The first one concerns the collection of metadata associated with the use of data considered in a specific context (business, solution, technological …), which is a use that does not depend on any form of implementation. The second functionality provides the collection of metadata associated with the use of data in its implementation context (operational data storage system, digital application, transactional system, analytical system…).
Metadata for an intended use by the operational staff
Over the last 10 years, we have seen a multiplication of technologies revolving around digital, whether hardware (smartphone, fiber, …) or software (operating system, CRM, …). This evolution can also be seen in organizations that are increasingly adopting these new technologies, which generates a multiplication of data within organizations.
Among all the technological innovations introduced on the market that exploit information on the use of data or metadata, the Data Catalog proposes to associate the one resulting from a technical context (e.g. use through the implementation of operational, decision-making, analytical systems, AI, data integration, files, etc.) with the one resulting from a business context (e.g. use through a requirement, discourse, law, regulatory text, etc.).
Thus, we notice that the use of common terms (e.g. customer, username, etc.), whether related to the professions, solutions, or technologies of the company, increases misunderstandings and miscommunication.
In fact, the notion of “Catalog” has long accompanied people in charge of manipulating data associated with a process or the discourse of a language used in the company. This data was not necessarily linked to a system. It was rather associated with an initiative (or intended collaboration) on a perimeter of analysis or in one or more business areas of the organization.
The purpose of this glossary was to facilitate communication between all stakeholders in an initiative.
For this reason, the collection of different types of metadata associated with intended use in these contexts is necessary.
We can talk in particular about descriptive metadata that allows to:
● Discover data for new people entering the organization,
● Identify data for specific analysis and study needs,
● Understand the meaning of each data in a table.

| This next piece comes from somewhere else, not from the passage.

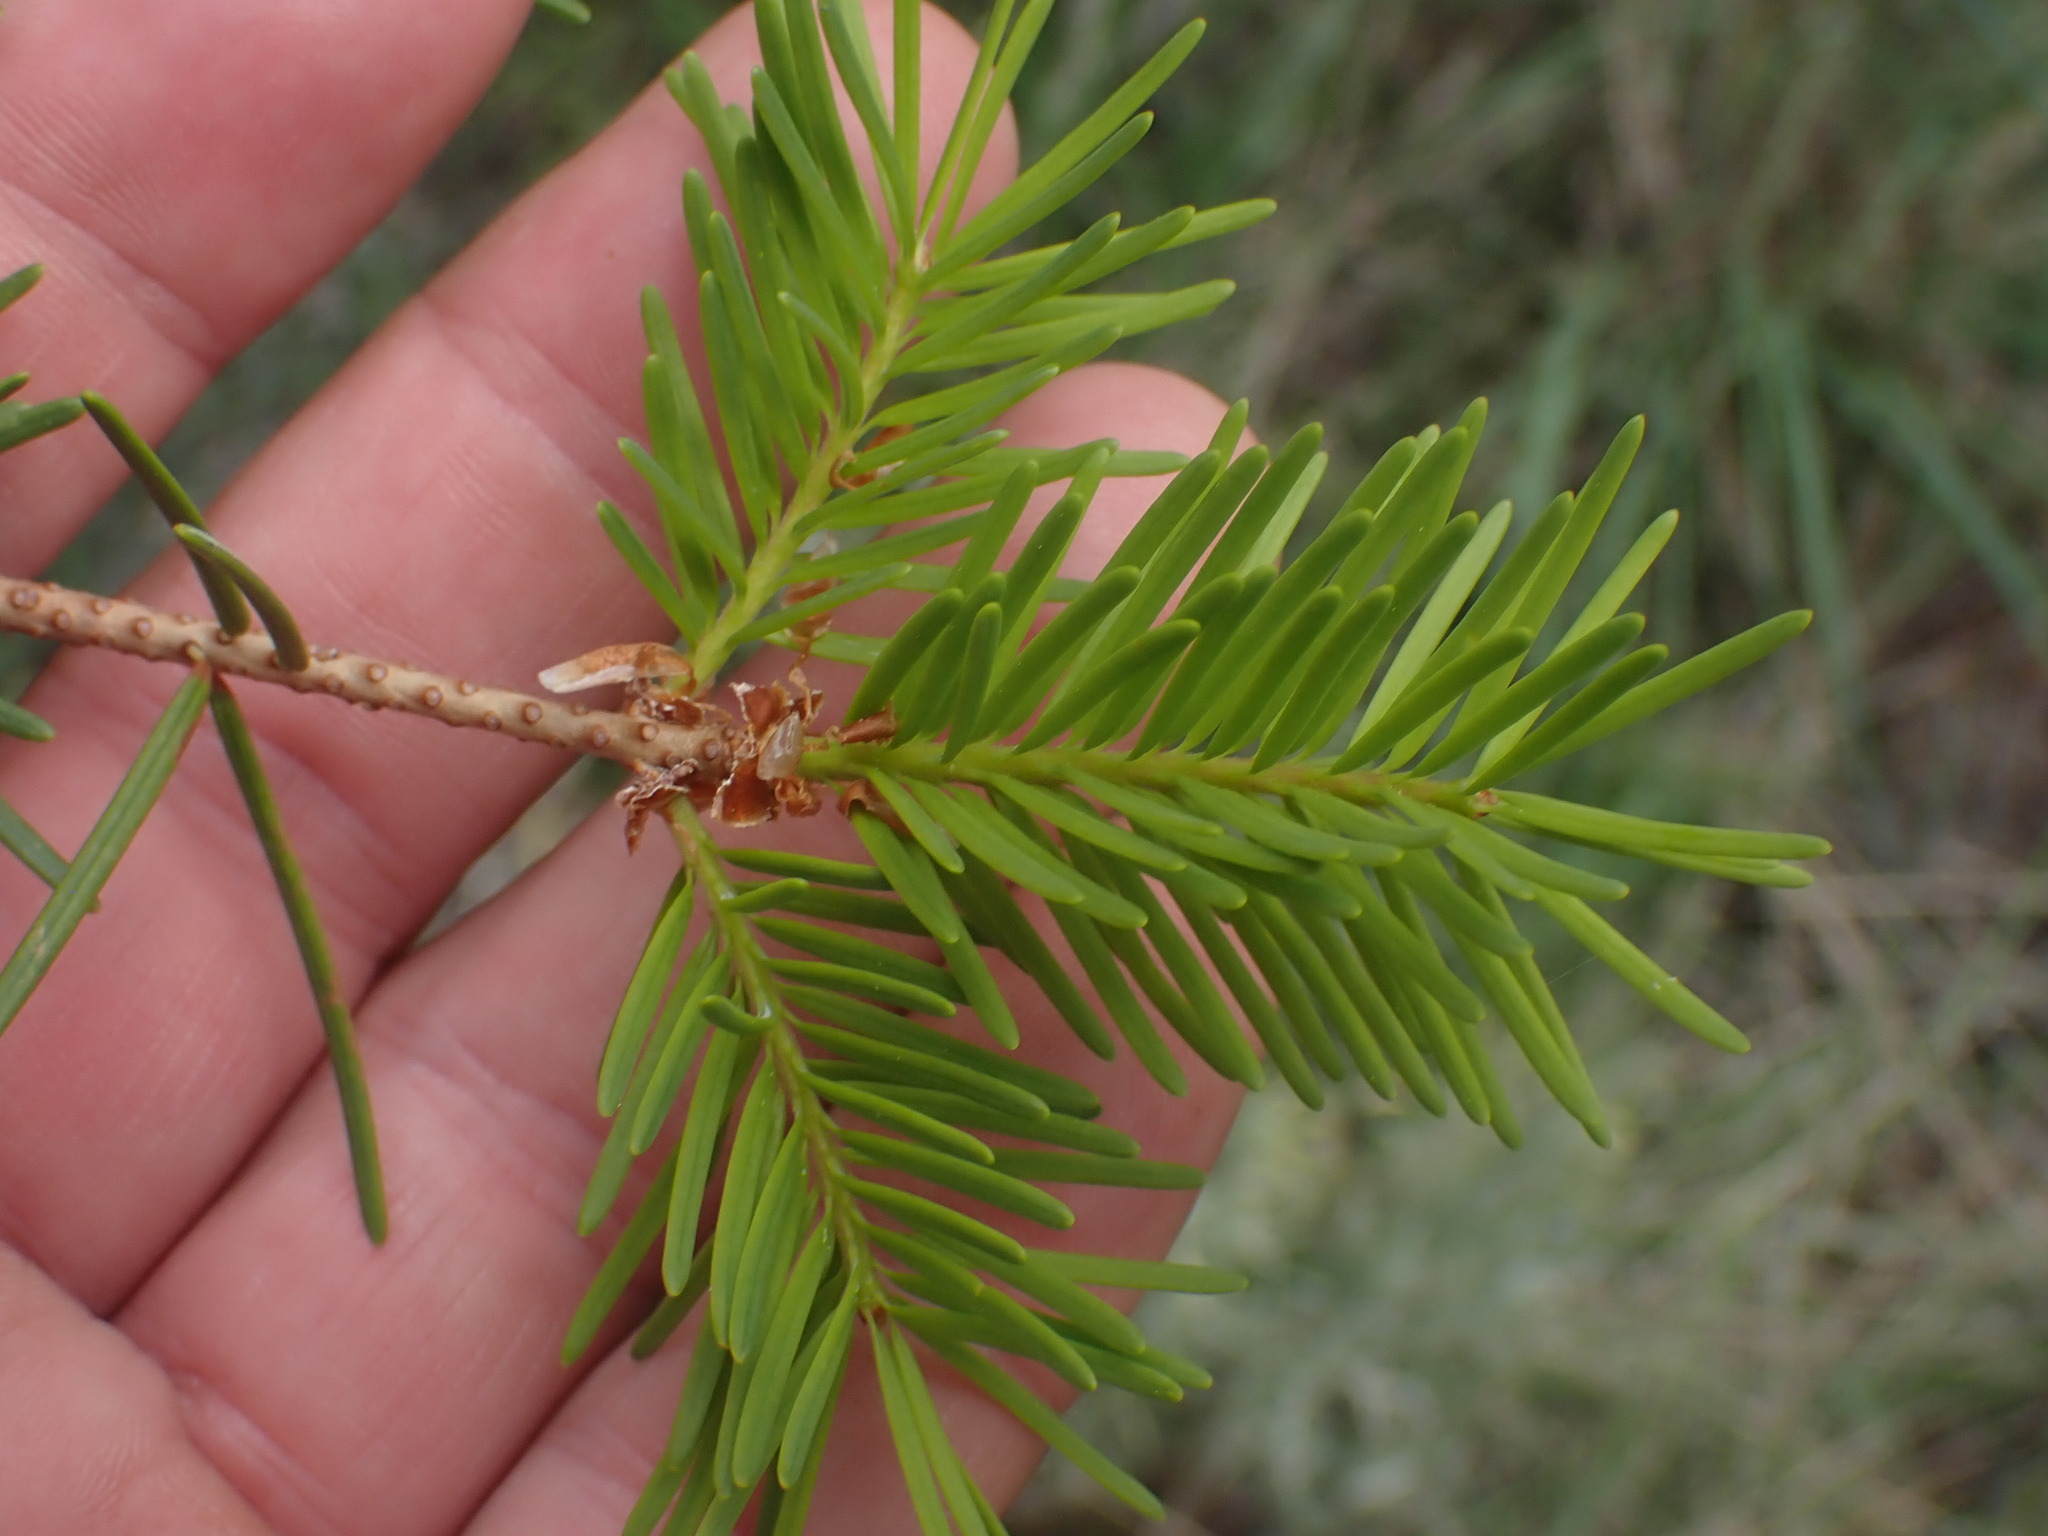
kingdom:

Metadata for one or more implementations
The notion of data is frequently associated with its implementation in an application or classification specific to one or more areas of the organization (e.g. categories and types of products, customers …).

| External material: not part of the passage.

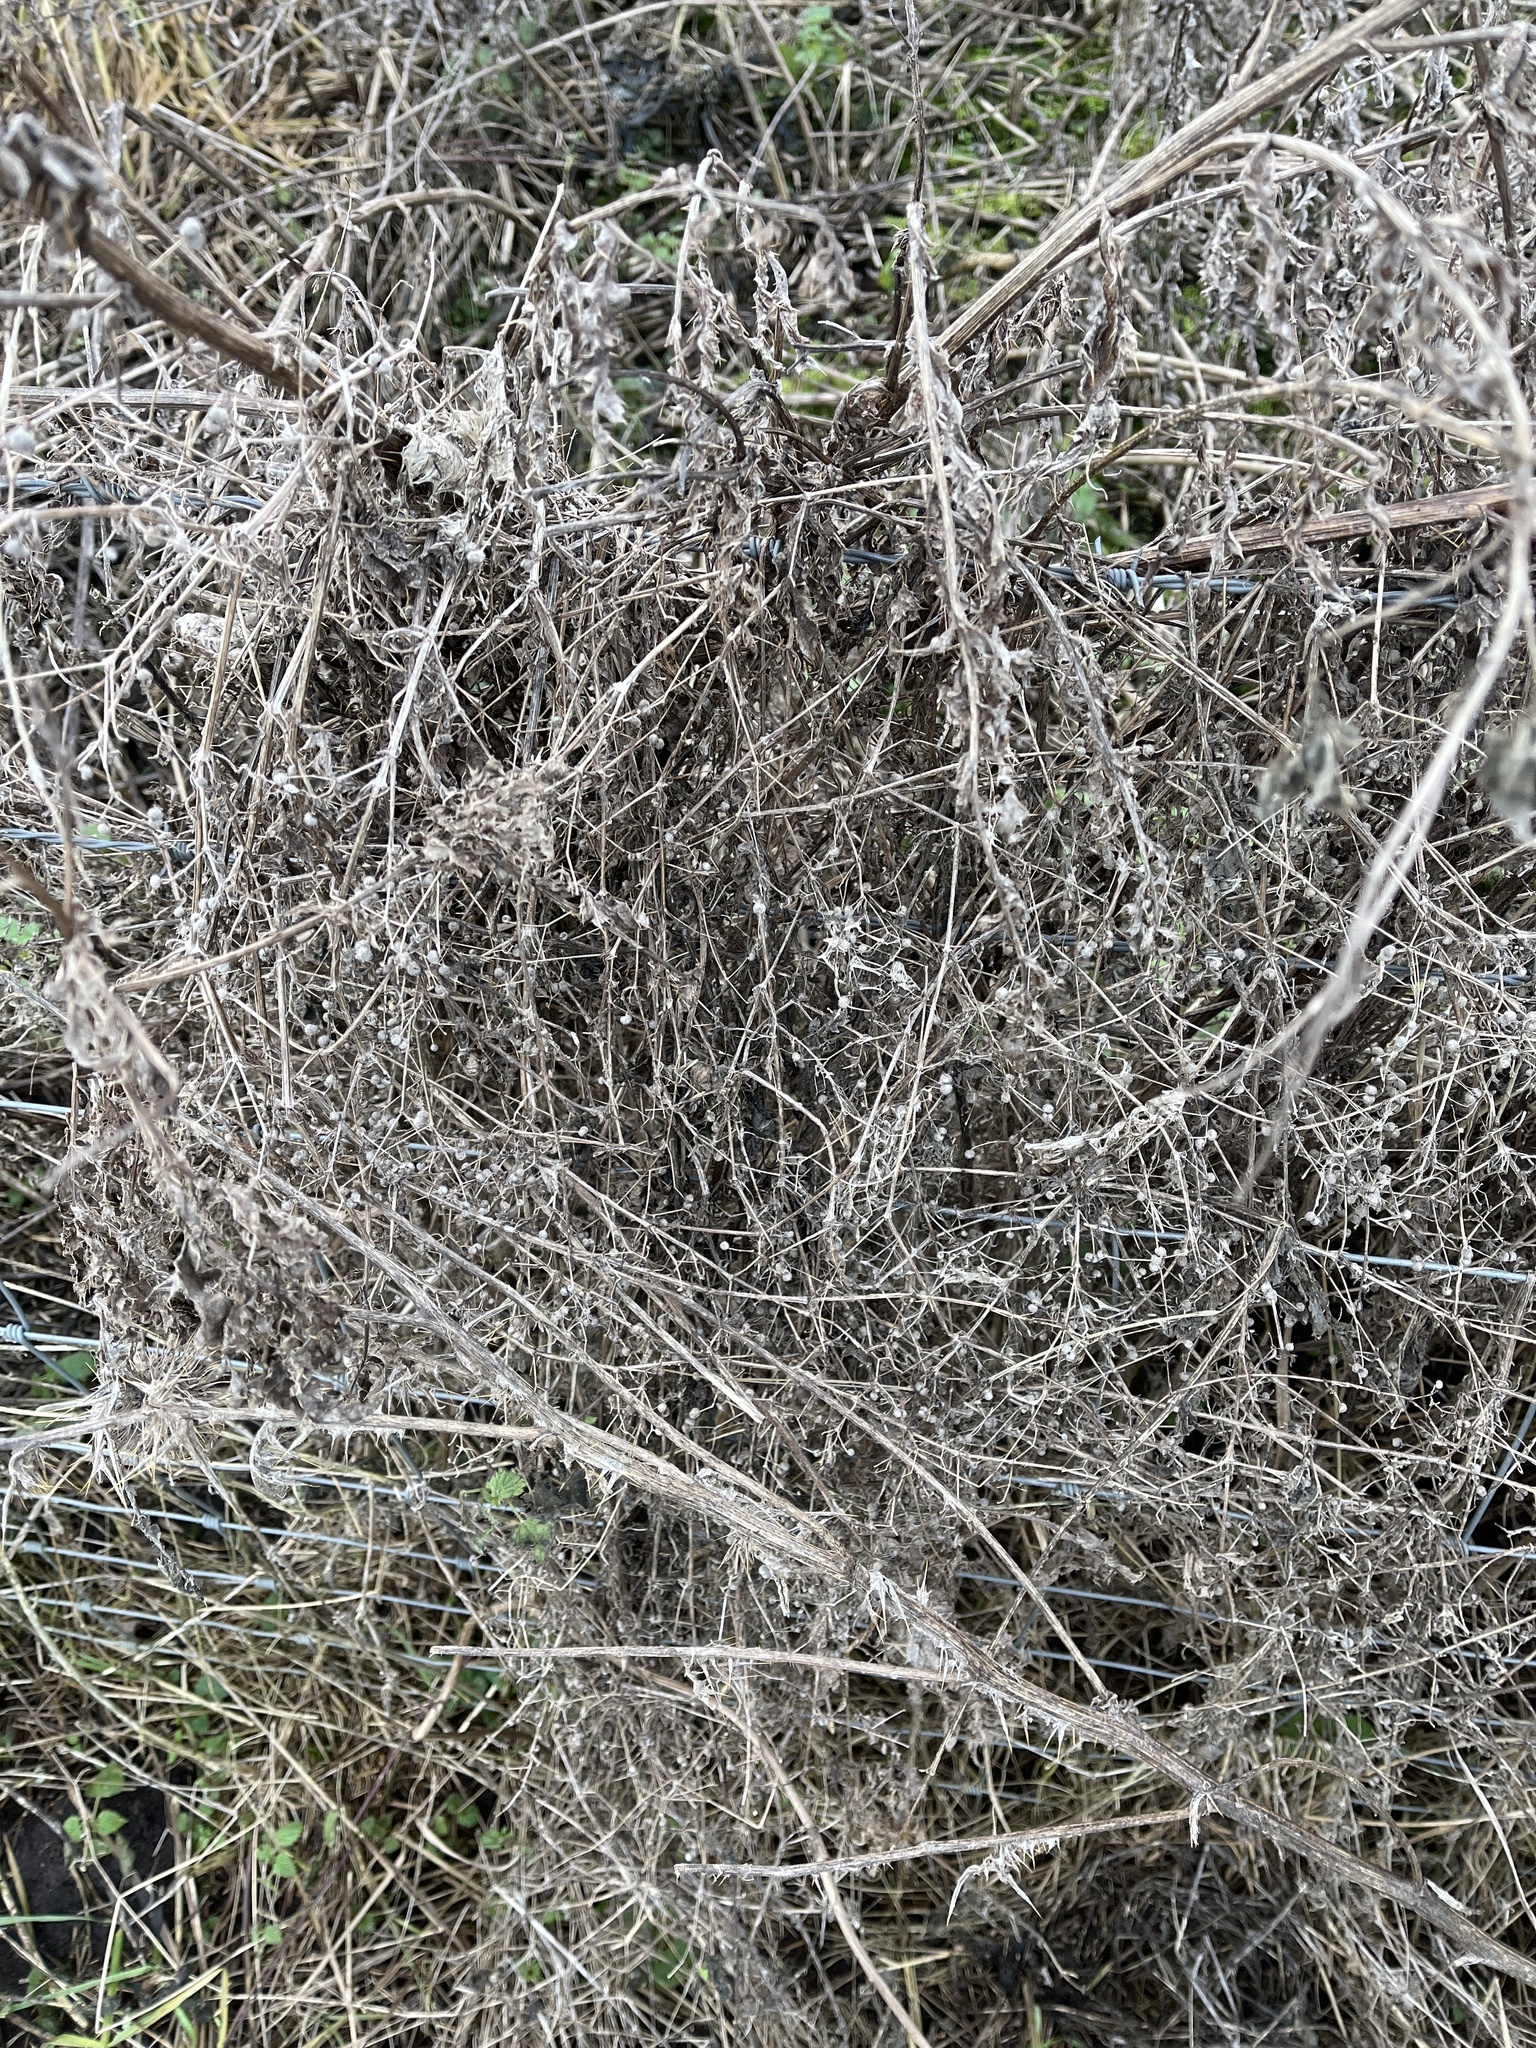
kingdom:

This data has a description of concepts, terms, definitions, but also structural, syntactic, and semantic characteristics as well as authorized values specific to its use in different implementations.
This description of the company’s data could be the subject of an inventory of terms and implementation features- metadata associated with a specific initiative – and was often referred to as a data dictionary.
In this context, we can talk about technical metadata, administrative metadata, structural metadata, and many others that allow multiple uses of metadata:
● Understand the relationships between families of data in the same domain,
● Visualize the logical structure of multi-domain data models,
● Know the types and versions of information in IS tools,
● Keep historical information of stored data.